Re: [RFC] net: ipv6: return the first matched rt6_info for multicast packets in find_rr_leaf()

From: Rajasekar Kumar
Date: Tue Jan 24 2017 - 11:10:30 EST


On Fri, Jan 20, 2017 at 11:58:04AM -0500, David Miller wrote:
> From: Rajasekar Kumar <sekraj@xxxxxxxxx>
> Date: Wed, 18 Jan 2017 20:43:37 +0530
>
> > There is a performance issue when large number of interfaces are
> > enabled with VRRP protocol in 2 router nodes which are connected
> > to each other. When VRRP hello is received (which is multicast
> > packet with DIP: ff02::18), a rt6_info node is added to fib6_node
> > of address ff02::18. This happens for each interface on which
> > VRRP is enabled. For 2000 interfaces with VRRP enabled, 2000
> > rt6_info nodes are added to the same fib6_node. As of today,
> > find_rr_leaf() goes further to find better match, even after first
> > successful match based on interface key. In this case, it walks
> > 2000 nodes for every incoming packet/outgoing packet, which is
> > expensive and not needed. rt6_info match based on supplied
> > interface match should be sufficient. The first match occurs
> > when there is interface match, and after that there can not be
> > another match for multicast packets. So, first match should be
> > returned for multicast packets.
> >
> > find_rr_leaf() tries to find best available gateway, mainly based on
> > interface match and gateway's reachablity info.When this is required
> > for unicast packets, multicast packets do not need either gateway's
> > reachability status or gateway's Layer2 address as it is derived
> > from Destination IP (group address). rt6_info match based on supplied
> > interface match should be sufficient.
> >
> > This fix helps in scenario wherein multicast packets arrive in some
> > interfaces frequently than other interfaces. rt6_info is added to
> > beginning of list for former cases. Verified this case.
> >
> > Signed-off-by: Rajasekar Kumar <sekraj@xxxxxxxxx>
>
> So the only thing different in each rt6_info in the list is the
> interface, right?
>
> Well, that's a part of the lookup key, multicast or not. If the user
> binds a socket to a specific interface, they want the route lookup to
> return the rt6_info node with that device.
>
> So I think your change introduces a regression, therefore another
> solution will need to be found for your performance problem.

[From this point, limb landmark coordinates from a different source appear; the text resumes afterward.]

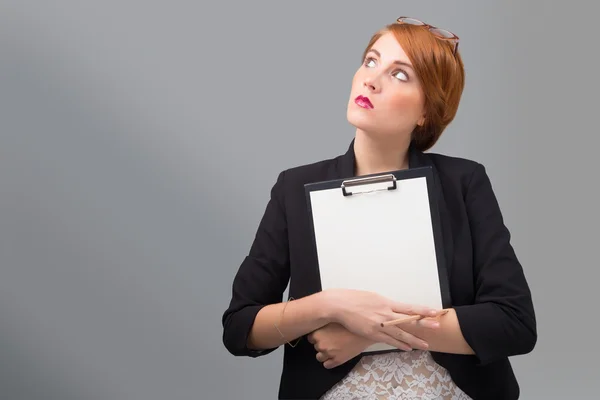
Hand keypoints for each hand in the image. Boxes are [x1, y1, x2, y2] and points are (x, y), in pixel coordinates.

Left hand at [307, 323, 372, 368]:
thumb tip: (318, 323)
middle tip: (332, 340)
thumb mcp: (333, 319)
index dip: (317, 336)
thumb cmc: (350, 323)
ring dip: (325, 354)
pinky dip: (330, 362)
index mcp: (318, 333)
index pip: (310, 338)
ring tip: (335, 348)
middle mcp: (321, 344)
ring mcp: (328, 353)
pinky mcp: (337, 361)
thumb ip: (323, 323)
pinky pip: (327, 365)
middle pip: (316, 347)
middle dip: (322, 344)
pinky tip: (337, 355)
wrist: (364, 331)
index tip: (324, 335)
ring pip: (320, 357)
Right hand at [324, 289, 440, 350]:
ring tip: (425, 345)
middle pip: (408, 320)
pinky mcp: (372, 333)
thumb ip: (384, 304)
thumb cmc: (354, 298)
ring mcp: (379, 325)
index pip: (408, 307)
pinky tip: (407, 348)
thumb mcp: (372, 297)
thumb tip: (392, 307)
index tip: (434, 311)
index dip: (422, 310)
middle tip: (437, 327)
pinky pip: (388, 340)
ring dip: (414, 340)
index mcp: (386, 302)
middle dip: (423, 324)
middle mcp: (385, 314)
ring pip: (400, 334)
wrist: (339, 305)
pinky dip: (399, 345)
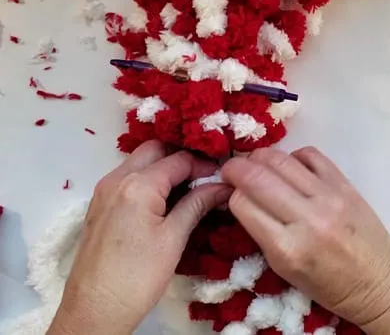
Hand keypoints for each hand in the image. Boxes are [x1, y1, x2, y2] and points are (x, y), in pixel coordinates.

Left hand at [48, 141, 232, 334]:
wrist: (95, 309)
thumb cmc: (137, 277)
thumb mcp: (174, 239)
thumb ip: (197, 204)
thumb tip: (221, 187)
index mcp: (137, 185)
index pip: (178, 159)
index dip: (204, 164)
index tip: (222, 175)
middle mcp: (116, 180)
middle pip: (154, 150)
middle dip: (181, 156)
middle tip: (206, 174)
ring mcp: (104, 191)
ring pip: (139, 162)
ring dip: (164, 166)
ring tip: (190, 186)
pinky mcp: (99, 205)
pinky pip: (127, 178)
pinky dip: (149, 178)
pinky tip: (166, 198)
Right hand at [222, 148, 389, 333]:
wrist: (380, 283)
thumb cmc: (329, 285)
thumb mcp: (285, 270)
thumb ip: (262, 233)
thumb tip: (239, 195)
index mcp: (287, 249)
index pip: (242, 203)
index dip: (230, 194)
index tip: (226, 191)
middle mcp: (308, 219)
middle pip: (257, 176)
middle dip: (237, 168)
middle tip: (231, 169)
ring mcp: (330, 197)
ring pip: (282, 159)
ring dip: (261, 157)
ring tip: (256, 164)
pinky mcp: (346, 184)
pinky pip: (311, 154)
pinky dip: (294, 156)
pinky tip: (290, 167)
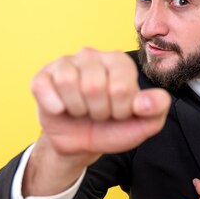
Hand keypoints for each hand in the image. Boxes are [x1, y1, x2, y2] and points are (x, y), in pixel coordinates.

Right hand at [24, 48, 170, 195]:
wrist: (83, 143)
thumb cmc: (114, 127)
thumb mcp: (142, 124)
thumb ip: (156, 109)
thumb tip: (154, 99)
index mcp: (119, 61)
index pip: (120, 86)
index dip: (121, 110)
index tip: (119, 113)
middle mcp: (92, 55)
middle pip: (93, 85)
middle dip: (98, 111)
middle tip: (99, 113)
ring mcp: (65, 63)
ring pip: (67, 82)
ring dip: (77, 108)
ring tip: (82, 110)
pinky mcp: (42, 76)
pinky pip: (43, 86)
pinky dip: (54, 105)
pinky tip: (61, 109)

Thanks for the review. Below are my thoughts.
The meaningful difference between rt6_infos is interface,
which is true for multicast. For unicast routes, nexthop's
reachability status, route's preference values also are important.
For unicast destinations, there will not be so many rt6_info's
for the same prefix even with multipath support, unlike multicast
case described above. In general for unicast routes, finding better
route/nexthop match involves gateway's reachability status, route's
preference values, in addition to interface match. This code is
present already. Also, it does not look like, IPv4 implementation
does any specific check for bind-to-device case in the area of
route lookup, but it does interface match like anyother case by
walking all nexthops in fib_info within check_leaf(). So, I am
not sure, if a fix is needed right now for non-multicast.

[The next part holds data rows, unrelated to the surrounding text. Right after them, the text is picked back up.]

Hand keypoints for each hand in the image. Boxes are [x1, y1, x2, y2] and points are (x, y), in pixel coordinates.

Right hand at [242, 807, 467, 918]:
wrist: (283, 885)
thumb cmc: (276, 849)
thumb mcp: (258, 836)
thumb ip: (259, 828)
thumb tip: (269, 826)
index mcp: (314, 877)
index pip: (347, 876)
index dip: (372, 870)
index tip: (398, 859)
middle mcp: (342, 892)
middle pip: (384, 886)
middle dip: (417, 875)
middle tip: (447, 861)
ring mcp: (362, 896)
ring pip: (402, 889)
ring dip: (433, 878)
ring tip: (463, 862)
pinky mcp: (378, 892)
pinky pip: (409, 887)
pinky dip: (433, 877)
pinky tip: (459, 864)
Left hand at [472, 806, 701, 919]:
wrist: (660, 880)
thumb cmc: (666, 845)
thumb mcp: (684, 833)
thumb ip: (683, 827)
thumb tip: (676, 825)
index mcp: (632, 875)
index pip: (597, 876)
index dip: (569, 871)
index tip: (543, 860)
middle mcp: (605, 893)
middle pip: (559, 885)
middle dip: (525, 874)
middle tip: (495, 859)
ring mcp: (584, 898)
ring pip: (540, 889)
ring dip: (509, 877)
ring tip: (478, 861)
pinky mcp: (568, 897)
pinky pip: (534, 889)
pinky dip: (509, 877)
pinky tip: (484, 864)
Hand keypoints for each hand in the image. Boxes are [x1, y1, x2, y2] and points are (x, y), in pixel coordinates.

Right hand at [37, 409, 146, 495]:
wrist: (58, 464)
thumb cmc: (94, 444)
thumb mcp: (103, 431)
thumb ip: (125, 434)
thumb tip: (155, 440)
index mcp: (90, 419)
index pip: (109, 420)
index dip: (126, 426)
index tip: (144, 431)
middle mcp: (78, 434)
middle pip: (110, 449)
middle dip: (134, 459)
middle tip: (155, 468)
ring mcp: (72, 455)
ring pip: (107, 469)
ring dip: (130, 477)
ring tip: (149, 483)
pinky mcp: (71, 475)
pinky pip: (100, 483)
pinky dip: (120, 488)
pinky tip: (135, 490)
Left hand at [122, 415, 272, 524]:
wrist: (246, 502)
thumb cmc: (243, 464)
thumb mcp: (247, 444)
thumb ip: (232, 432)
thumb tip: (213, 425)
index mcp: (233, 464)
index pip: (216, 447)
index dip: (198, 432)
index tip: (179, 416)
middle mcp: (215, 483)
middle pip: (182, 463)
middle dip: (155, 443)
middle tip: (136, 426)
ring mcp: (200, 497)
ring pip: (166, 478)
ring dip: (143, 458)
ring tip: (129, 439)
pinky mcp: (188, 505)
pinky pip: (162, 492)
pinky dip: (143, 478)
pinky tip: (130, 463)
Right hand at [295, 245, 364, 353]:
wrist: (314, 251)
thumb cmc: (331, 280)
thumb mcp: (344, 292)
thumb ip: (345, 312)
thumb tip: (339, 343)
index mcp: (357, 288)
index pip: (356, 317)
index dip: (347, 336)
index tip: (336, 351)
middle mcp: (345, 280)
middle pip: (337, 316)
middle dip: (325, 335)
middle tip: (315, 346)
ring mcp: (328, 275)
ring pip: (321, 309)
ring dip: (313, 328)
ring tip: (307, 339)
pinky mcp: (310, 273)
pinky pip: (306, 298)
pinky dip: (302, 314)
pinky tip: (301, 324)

Comparing with IPv4 implementation with respect to IP packet
reception/transmission, multicast was handled specially in multiple
occurrences. This fix attempted to do something similar. If any
specific problem identified for non-multicast, can be addressed in
future. Please post your thoughts.

Sorry, I didnot understand your comment regarding regression.
Is the fix already creating regression issue?